» **Brief**:
Return, without alteration, the lines of the listing from the line containing "[31, 86, 495, 370]" through the line containing "[655, 291, 713, 440]", with both of those lines included. Omit the pictures from your answer.

[Data records]
::::::::
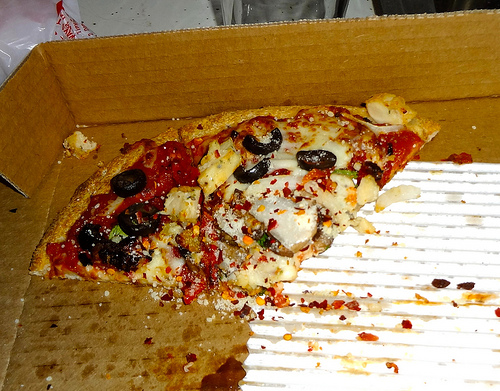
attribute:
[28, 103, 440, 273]
crust — golden, baked, pizza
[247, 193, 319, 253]
cheese — piece, mozzarella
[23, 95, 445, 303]
pizza — thin, sliced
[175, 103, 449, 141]
crust — dark brown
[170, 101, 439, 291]
pizza — slice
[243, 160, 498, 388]
box liner — cardboard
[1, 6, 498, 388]
container — cardboard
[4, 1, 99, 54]
plastic bag — white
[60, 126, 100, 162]
crumb — pizza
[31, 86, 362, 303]
olives — black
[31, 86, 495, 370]
pizza — fully cooked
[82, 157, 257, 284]
pizza — partially, left over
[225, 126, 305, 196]
olives — black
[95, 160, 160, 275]
olives — black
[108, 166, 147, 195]
olives — black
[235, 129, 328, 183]
olives — sliced, black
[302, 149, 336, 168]
olive — black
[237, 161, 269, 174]
olive — black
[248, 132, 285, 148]
olive — black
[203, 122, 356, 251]
cheese — white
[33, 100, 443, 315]
pizza — brown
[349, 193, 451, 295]
paper — white 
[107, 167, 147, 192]
slice — black, round, olive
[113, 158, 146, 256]
olives — black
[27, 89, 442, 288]
pizza — baked, less than half, remaining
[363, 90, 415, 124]
mushroom — sliced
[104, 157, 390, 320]
toppings — many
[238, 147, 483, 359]
liner — white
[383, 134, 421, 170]
sauce — pizza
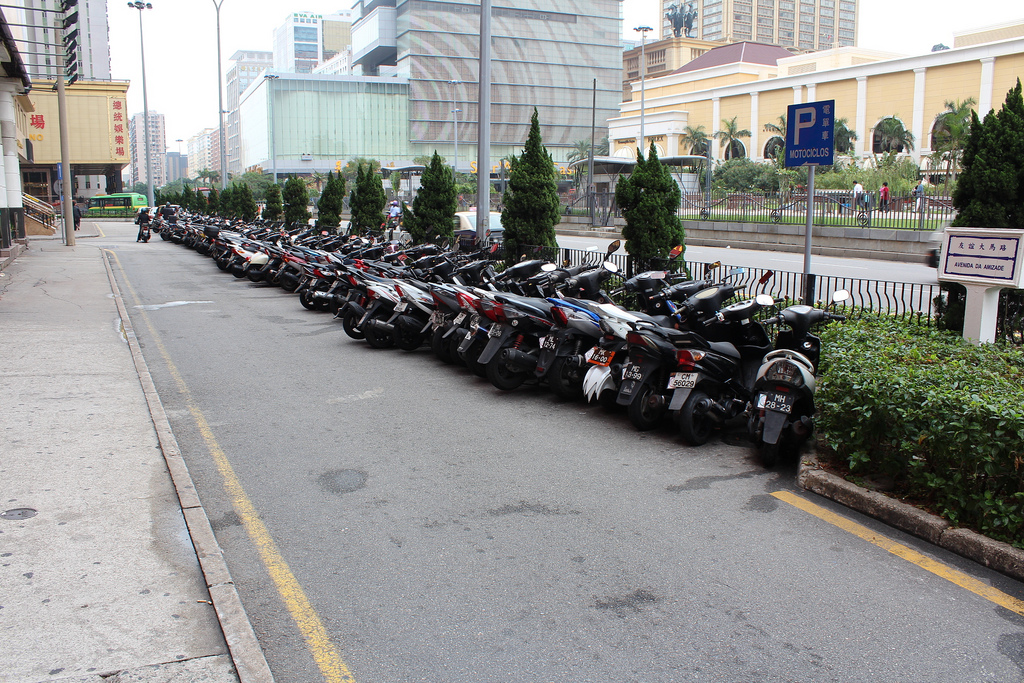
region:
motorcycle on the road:
[753, 297, 818, 494]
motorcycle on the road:
[655, 291, 713, 440]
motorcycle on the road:
[162, 209, 195, 248]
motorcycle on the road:
[200, 214, 240, 273]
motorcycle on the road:
[269, 227, 331, 320]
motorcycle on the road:
[428, 244, 482, 340]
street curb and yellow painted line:
[133, 363, 330, 680]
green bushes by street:
[799, 285, 1021, 514]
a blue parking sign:
[764, 82, 857, 272]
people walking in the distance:
[843, 159, 920, 221]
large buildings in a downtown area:
[234, 9, 735, 169]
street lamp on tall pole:
[122, 1, 168, 229]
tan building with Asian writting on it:
[15, 57, 155, 178]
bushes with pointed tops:
[498, 101, 699, 273]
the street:
[369, 542, 541, 648]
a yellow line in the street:
[285, 626, 356, 680]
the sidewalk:
[92, 579, 185, 647]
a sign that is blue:
[783, 105, 844, 163]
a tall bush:
[622, 159, 692, 262]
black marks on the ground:
[17, 560, 44, 586]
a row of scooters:
[124, 183, 872, 474]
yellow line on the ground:
[84, 227, 385, 676]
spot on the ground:
[299, 430, 413, 558]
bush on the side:
[775, 262, 1020, 595]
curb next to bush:
[791, 435, 1022, 616]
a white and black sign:
[927, 215, 1019, 329]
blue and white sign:
[759, 88, 842, 180]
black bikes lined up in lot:
[589, 234, 698, 431]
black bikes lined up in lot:
[494, 244, 572, 358]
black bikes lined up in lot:
[336, 236, 441, 345]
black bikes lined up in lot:
[169, 221, 242, 279]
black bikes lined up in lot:
[236, 200, 284, 278]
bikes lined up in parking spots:
[181, 210, 220, 248]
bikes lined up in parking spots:
[239, 204, 316, 328]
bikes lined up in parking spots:
[356, 232, 465, 362]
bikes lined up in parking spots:
[751, 262, 832, 440]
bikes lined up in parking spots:
[476, 200, 610, 398]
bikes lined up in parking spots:
[641, 265, 784, 444]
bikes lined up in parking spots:
[450, 205, 590, 405]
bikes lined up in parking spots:
[282, 186, 369, 370]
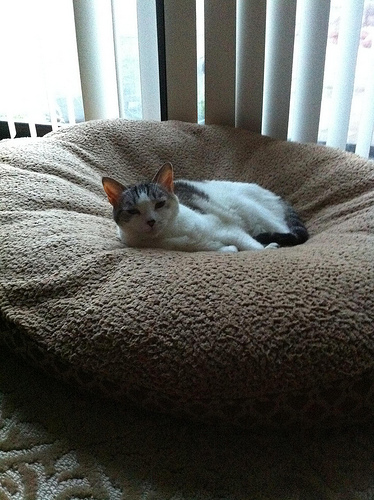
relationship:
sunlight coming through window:
[0, 3, 140, 129] [0, 0, 371, 160]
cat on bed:
[100, 162, 309, 254] [4, 114, 368, 430]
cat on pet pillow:
[100, 162, 309, 254] [0, 116, 372, 405]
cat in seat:
[100, 162, 309, 254] [2, 111, 371, 434]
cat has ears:
[101, 162, 308, 249] [98, 157, 178, 201]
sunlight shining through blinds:
[0, 3, 135, 128] [2, 2, 371, 139]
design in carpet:
[2, 434, 110, 497] [2, 364, 371, 497]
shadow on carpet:
[75, 366, 370, 497] [2, 364, 371, 497]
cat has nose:
[100, 162, 309, 254] [141, 213, 162, 229]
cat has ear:
[100, 162, 309, 254] [98, 176, 123, 202]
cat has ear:
[100, 162, 309, 254] [151, 160, 180, 191]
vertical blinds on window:
[135, 18, 368, 147] [2, 18, 370, 135]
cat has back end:
[100, 162, 309, 254] [241, 173, 306, 249]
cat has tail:
[100, 162, 309, 254] [252, 205, 309, 249]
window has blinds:
[2, 0, 371, 137] [72, 1, 369, 115]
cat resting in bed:
[100, 162, 309, 254] [4, 114, 368, 430]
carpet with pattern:
[4, 383, 369, 496] [2, 436, 107, 495]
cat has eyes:
[100, 162, 309, 254] [123, 196, 169, 220]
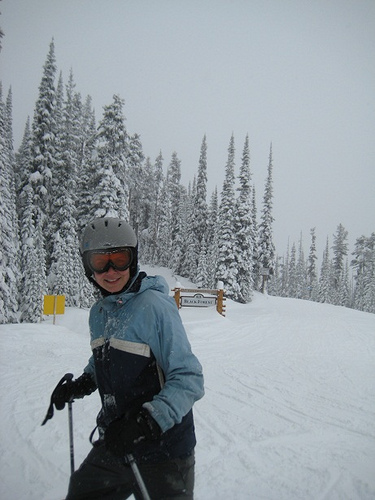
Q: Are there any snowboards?
A: No, there are no snowboards.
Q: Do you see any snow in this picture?
A: Yes, there is snow.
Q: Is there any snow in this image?
A: Yes, there is snow.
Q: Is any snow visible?
A: Yes, there is snow.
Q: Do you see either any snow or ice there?
A: Yes, there is snow.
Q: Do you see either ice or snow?
A: Yes, there is snow.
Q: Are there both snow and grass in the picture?
A: No, there is snow but no grass.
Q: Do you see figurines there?
A: No, there are no figurines.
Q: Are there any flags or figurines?
A: No, there are no figurines or flags.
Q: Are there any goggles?
A: Yes, there are goggles.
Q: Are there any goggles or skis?
A: Yes, there are goggles.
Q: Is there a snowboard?
A: No, there are no snowboards.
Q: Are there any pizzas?
A: Yes, there is a pizza.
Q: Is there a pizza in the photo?
A: Yes, there is a pizza.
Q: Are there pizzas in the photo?
A: Yes, there is a pizza.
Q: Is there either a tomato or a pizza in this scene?
A: Yes, there is a pizza.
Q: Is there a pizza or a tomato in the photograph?
A: Yes, there is a pizza.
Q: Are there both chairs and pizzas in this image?
A: No, there is a pizza but no chairs.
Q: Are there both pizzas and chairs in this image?
A: No, there is a pizza but no chairs.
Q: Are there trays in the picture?
A: No, there are no trays.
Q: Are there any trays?
A: No, there are no trays.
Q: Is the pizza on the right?
A: Yes, the pizza is on the right of the image.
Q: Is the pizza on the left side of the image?
A: No, the pizza is on the right of the image.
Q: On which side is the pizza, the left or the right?
A: The pizza is on the right of the image.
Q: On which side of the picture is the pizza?
A: The pizza is on the right of the image.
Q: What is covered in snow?
A: The pine is covered in snow.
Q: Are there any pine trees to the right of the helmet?
A: Yes, there is a pine tree to the right of the helmet.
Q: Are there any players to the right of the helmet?
A: No, there is a pine tree to the right of the helmet.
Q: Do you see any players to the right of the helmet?
A: No, there is a pine tree to the right of the helmet.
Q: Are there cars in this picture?
A: No, there are no cars.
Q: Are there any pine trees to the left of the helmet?
A: Yes, there is a pine tree to the left of the helmet.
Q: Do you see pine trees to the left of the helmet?
A: Yes, there is a pine tree to the left of the helmet.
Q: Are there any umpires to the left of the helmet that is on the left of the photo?
A: No, there is a pine tree to the left of the helmet.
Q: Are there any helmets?
A: Yes, there is a helmet.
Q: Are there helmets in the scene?
A: Yes, there is a helmet.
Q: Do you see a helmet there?
A: Yes, there is a helmet.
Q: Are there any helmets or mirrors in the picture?
A: Yes, there is a helmet.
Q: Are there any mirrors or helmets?
A: Yes, there is a helmet.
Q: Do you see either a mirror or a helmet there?
A: Yes, there is a helmet.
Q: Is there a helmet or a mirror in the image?
A: Yes, there is a helmet.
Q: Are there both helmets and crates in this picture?
A: No, there is a helmet but no crates.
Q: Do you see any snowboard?
A: No, there are no snowboards.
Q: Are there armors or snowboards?
A: No, there are no snowboards or armors.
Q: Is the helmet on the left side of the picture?
A: Yes, the helmet is on the left of the image.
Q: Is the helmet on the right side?
A: No, the helmet is on the left of the image.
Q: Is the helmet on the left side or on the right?
A: The helmet is on the left of the image.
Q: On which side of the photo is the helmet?
A: The helmet is on the left of the image.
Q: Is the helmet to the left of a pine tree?
A: Yes, the helmet is to the left of a pine tree.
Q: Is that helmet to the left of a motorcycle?
A: No, the helmet is to the left of a pine tree.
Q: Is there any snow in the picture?
A: Yes, there is snow.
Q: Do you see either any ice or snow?
A: Yes, there is snow.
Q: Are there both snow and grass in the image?
A: No, there is snow but no grass.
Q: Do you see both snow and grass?
A: No, there is snow but no grass.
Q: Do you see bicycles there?
A: No, there are no bicycles.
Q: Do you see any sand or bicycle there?
A: No, there are no bicycles or sand.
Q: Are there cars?
A: No, there are no cars.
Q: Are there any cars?
A: No, there are no cars.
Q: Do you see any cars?
A: No, there are no cars.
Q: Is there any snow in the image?
A: Yes, there is snow.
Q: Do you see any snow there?
A: Yes, there is snow.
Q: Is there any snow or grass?
A: Yes, there is snow.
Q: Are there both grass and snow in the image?
A: No, there is snow but no grass.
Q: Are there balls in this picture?
A: No, there are no balls.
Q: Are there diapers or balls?
A: No, there are no balls or diapers.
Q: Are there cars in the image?
A: No, there are no cars.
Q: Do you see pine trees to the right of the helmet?
A: Yes, there is a pine tree to the right of the helmet.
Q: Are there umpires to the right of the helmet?
A: No, there is a pine tree to the right of the helmet.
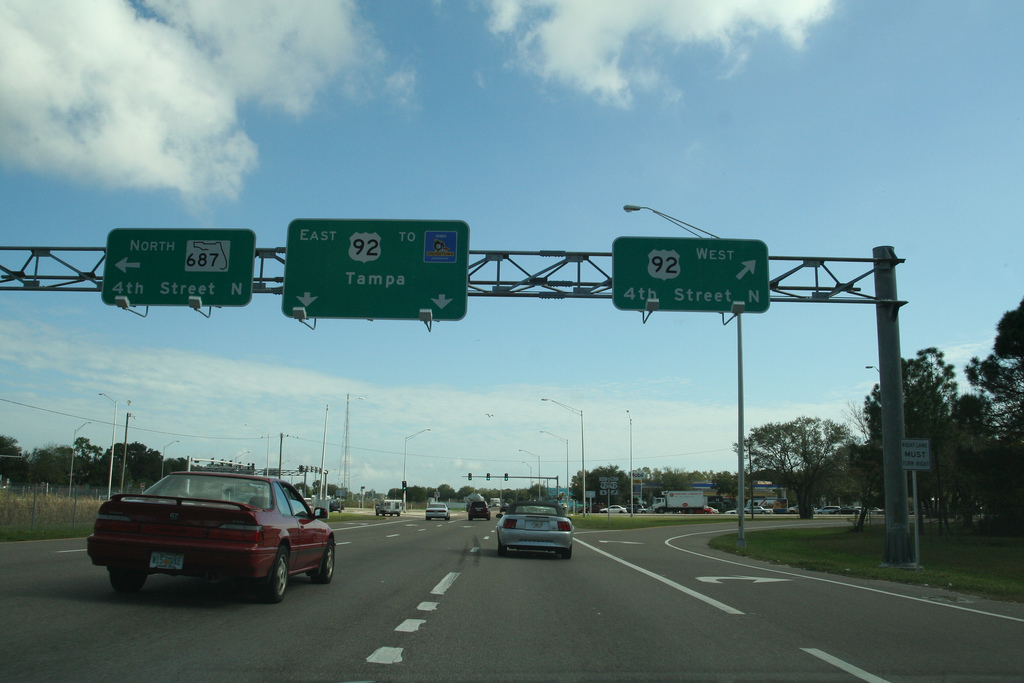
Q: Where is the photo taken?
A: On the I4 highway.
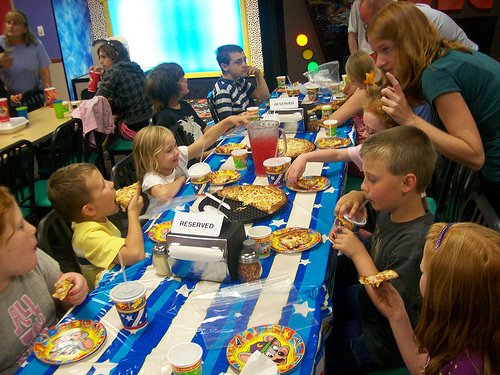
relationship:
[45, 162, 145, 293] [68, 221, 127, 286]
boy with shirt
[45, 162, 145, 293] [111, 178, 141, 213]
boy eating pizza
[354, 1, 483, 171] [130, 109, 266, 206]
adult talking to child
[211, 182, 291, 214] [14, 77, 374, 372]
pizza on table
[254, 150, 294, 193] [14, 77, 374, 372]
cup on table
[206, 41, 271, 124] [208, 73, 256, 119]
boy with shirt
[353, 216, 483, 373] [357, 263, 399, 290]
child eating pizza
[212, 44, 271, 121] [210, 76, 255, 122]
boy wearing shirt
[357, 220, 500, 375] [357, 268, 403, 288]
child eating pizza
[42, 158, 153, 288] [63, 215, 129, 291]
boy wearing shirt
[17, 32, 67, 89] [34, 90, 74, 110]
straw in drink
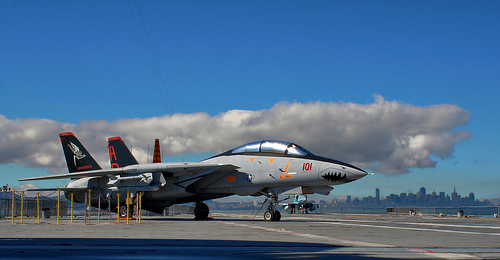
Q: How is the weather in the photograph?
A: It is cloudy.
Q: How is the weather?
A: It is cloudy.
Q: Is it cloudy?
A: Yes, it is cloudy.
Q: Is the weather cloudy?
A: Yes, it is cloudy.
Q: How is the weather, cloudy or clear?
A: It is cloudy.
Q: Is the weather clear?
A: No, it is cloudy.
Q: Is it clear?
A: No, it is cloudy.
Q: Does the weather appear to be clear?
A: No, it is cloudy.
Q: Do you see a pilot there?
A: No, there are no pilots.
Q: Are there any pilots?
A: No, there are no pilots.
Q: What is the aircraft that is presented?
A: The aircraft is a jet.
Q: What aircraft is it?
A: The aircraft is a jet.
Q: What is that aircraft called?
A: This is a jet.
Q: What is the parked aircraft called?
A: The aircraft is a jet.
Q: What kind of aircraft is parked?
A: The aircraft is a jet.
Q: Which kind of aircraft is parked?
A: The aircraft is a jet.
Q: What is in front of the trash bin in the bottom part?
A: The jet is in front of the trash bin.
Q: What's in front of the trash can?
A: The jet is in front of the trash bin.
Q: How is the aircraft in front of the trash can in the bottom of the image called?
A: The aircraft is a jet.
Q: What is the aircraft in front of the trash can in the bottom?
A: The aircraft is a jet.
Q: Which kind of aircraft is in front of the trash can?
A: The aircraft is a jet.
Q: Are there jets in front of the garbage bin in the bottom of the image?
A: Yes, there is a jet in front of the garbage bin.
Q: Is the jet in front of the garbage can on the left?
A: Yes, the jet is in front of the garbage bin.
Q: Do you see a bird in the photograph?
A: No, there are no birds.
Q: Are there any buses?
A: No, there are no buses.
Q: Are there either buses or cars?
A: No, there are no buses or cars.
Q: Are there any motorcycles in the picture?
A: No, there are no motorcycles.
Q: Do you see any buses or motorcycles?
A: No, there are no motorcycles or buses.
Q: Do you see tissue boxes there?
A: No, there are no tissue boxes.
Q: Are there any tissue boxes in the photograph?
A: No, there are no tissue boxes.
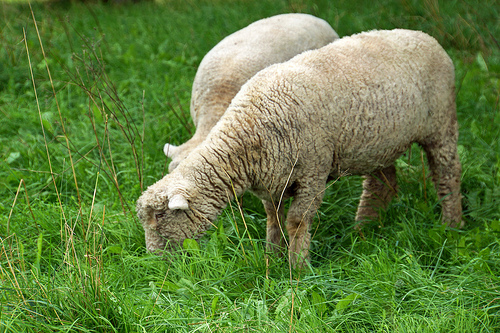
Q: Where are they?
A: In a field.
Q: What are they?
A: Sheep.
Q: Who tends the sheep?
A: A farmer or his hand.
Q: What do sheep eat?
A: Grasses.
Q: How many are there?
A: 2.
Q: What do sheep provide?
A: Wool.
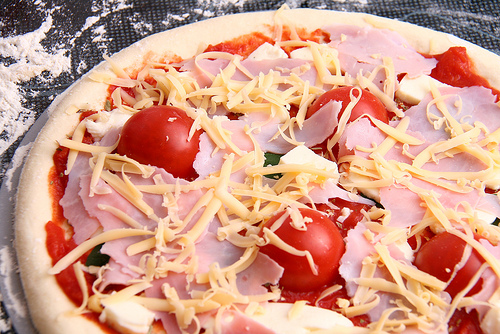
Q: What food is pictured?
A: Pizza.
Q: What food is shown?
A: Pizza.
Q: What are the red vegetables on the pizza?
A: Tomatoes.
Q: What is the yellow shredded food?
A: Cheese.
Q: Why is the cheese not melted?
A: Pizza isn't cooked.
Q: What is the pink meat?
A: Ham.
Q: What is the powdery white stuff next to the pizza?
A: Flour.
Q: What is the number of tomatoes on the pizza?
A: 4.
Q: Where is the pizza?
A: On counter.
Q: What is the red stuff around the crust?
A: Sauce.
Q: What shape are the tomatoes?
A: Round.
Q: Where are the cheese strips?
A: On the pizza.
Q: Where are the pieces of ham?
A: On the pizza.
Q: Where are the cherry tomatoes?
A: On the pizza.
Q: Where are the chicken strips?
A: On the pizza.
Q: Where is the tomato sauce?
A: On the pizza.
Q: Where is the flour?
A: On the table.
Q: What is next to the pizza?
A: Flour.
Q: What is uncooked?
A: The pizza.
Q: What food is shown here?
A: Pizza.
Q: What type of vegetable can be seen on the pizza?
A: Tomatoes.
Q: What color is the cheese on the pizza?
A: Yellow.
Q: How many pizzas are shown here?
A: One.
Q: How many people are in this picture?
A: Zero.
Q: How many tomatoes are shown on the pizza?
A: Four.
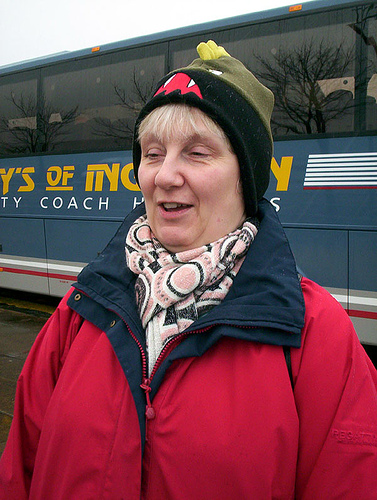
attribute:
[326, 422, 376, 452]
logo — one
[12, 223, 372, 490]
coat — one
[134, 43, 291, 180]
hat — funny, winter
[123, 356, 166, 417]
zipper — red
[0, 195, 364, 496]
jacket — red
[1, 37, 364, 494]
woman — older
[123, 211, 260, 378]
scarf — colorful, multicolored, pink, black, and white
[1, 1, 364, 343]
bus — huge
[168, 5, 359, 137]
window — large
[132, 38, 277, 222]
hat — green and black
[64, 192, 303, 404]
lapel — blue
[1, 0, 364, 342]
passenger bus — large, blue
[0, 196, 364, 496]
coat — red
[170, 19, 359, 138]
window — tinted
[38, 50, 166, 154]
window — tinted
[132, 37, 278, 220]
cap — gray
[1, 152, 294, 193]
letters — yellow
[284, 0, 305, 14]
light — orange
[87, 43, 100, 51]
light — orange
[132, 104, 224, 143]
hair — white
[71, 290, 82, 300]
button — brown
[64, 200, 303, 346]
collar — blue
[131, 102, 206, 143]
hair — short, blonde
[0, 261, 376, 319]
stripe — red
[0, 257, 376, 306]
stripe — white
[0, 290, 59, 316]
line — yellow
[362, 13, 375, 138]
window — tinted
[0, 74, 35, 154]
window — tinted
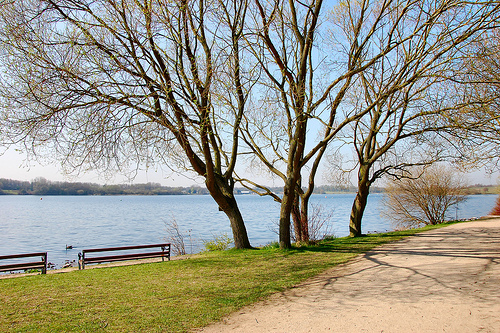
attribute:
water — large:
[0, 191, 497, 276]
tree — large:
[1, 1, 281, 260]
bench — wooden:
[78, 242, 173, 269]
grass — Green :
[0, 218, 467, 331]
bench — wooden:
[0, 252, 45, 276]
::::::::
» **Full answer**:
[31, 86, 495, 370]
pizza — fully cooked
[82, 157, 257, 284]
pizza — partially, left over
[225, 126, 305, 196]
olives — black
[95, 160, 160, 275]
olives — black
[108, 166, 147, 195]
olives — black
[235, 129, 328, 183]
olives — sliced, black
[302, 149, 336, 168]
olive — black
[237, 161, 269, 174]
olive — black
[248, 132, 285, 148]
olive — black
[203, 122, 356, 251]
cheese — white
[33, 100, 443, 315]
pizza — brown
[349, 193, 451, 295]
paper — white 
[107, 167, 147, 192]
slice — black, round, olive
[113, 158, 146, 256]
olives — black
[27, 89, 442, 288]
pizza — baked, less than half, remaining
[363, 90, 415, 124]
mushroom — sliced
[104, 157, 390, 320]
toppings — many
[238, 147, 483, 359]
liner — white
[383, 134, 421, 170]
sauce — pizza
region:
motorcycle on the road:
[753, 297, 818, 494]
motorcycle on the road:
[655, 291, 713, 440]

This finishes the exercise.